### WORK INSTRUCTIONS
All records below are to be repeated exactly, with the pictures left out.

### STORED DATA
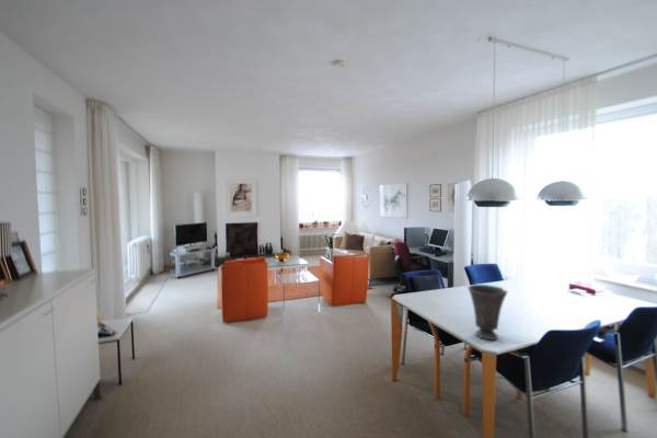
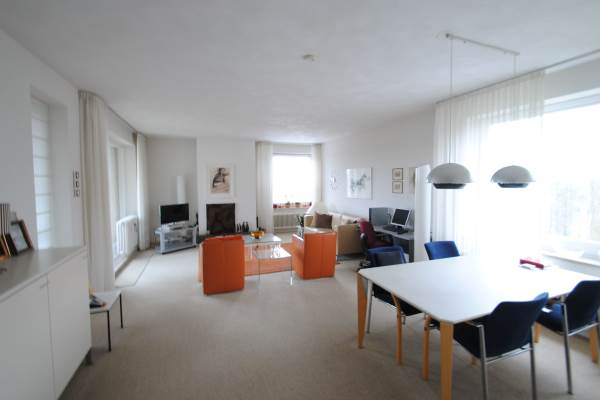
- vase [466,284,509,342]
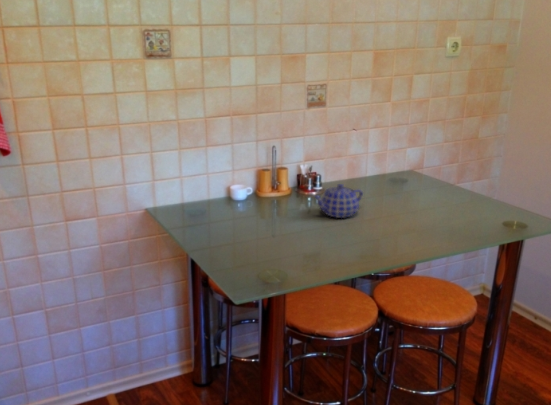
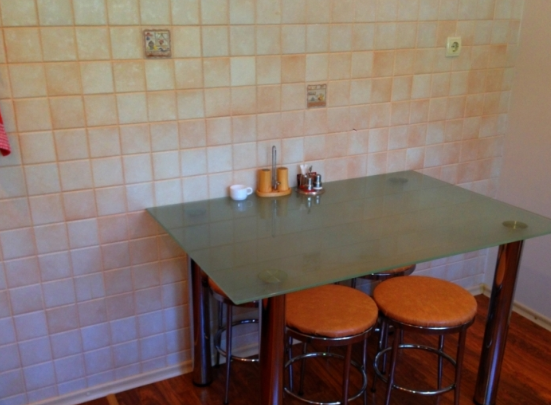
- teapot [312,183,364,219]
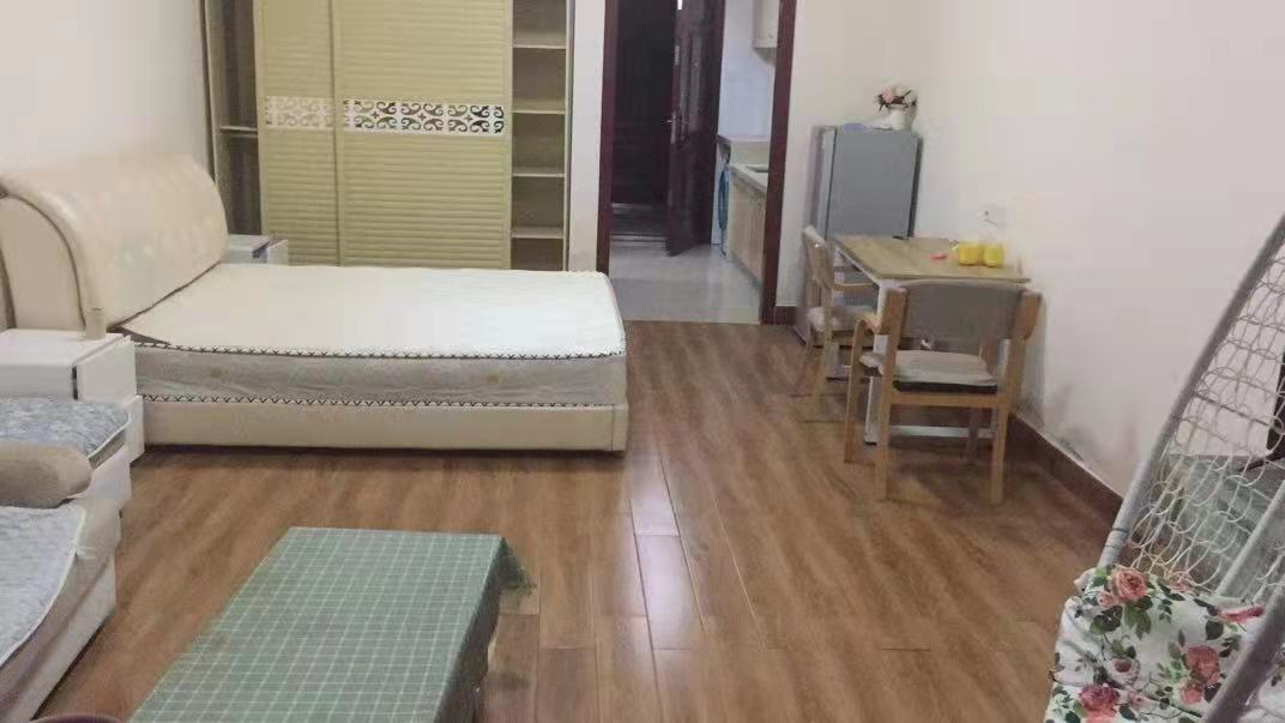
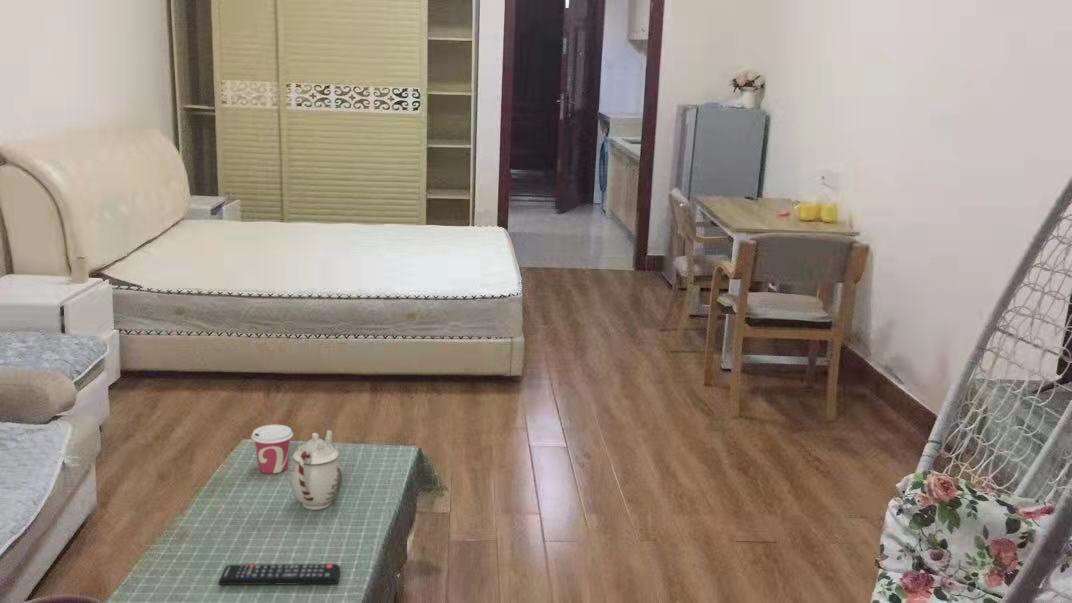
+ remote control [217,563,341,586]
+ teapot [289,429,343,511]
+ cup [250,424,294,474]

### ANSWER SECTION
- vase [466,284,509,342]
- teapot [312,183,364,219]
+ remote control [217,563,341,586]
+ teapot [289,429,343,511]
+ cup [250,424,294,474]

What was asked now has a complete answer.